(Collection entries)
....................

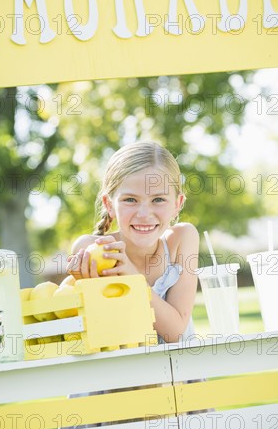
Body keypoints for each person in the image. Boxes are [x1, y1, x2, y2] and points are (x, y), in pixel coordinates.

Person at [65, 140, 199, 343]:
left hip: (183, 372)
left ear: (177, 205)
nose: (144, 214)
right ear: (109, 205)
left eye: (158, 200)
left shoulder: (182, 239)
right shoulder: (93, 250)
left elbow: (175, 333)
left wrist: (133, 279)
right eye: (130, 200)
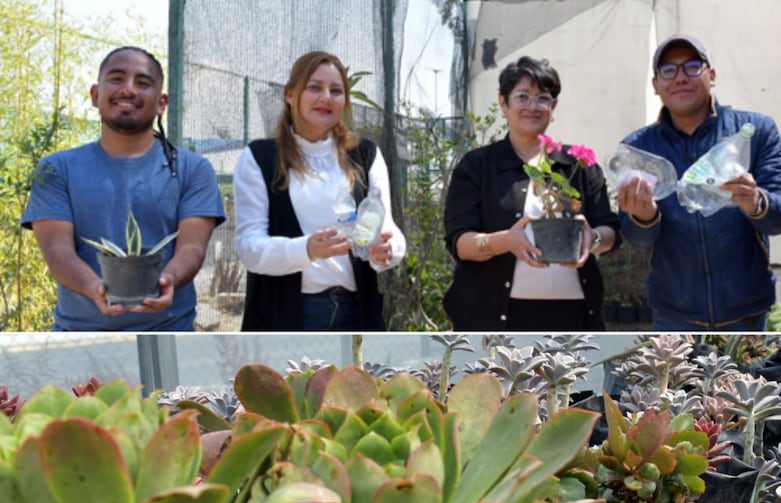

....................

| What the exercise asks |
Output every record above word for word, omitting any pictures they contain.

| Response to the exercise |
Body keypoints for each person in the image. Boxes are [x1, y1, x2, y2] and points are (x, y), in pixel coordinates.

Person at [65, 140, 199, 343]:
left hip: (183, 372)
left ear: (177, 205)
nose: (144, 214)
right ear: (109, 205)
left eye: (158, 200)
left shoulder: (182, 239)
right shoulder: (93, 250)
left elbow: (175, 333)
left wrist: (133, 279)
right eye: (130, 200)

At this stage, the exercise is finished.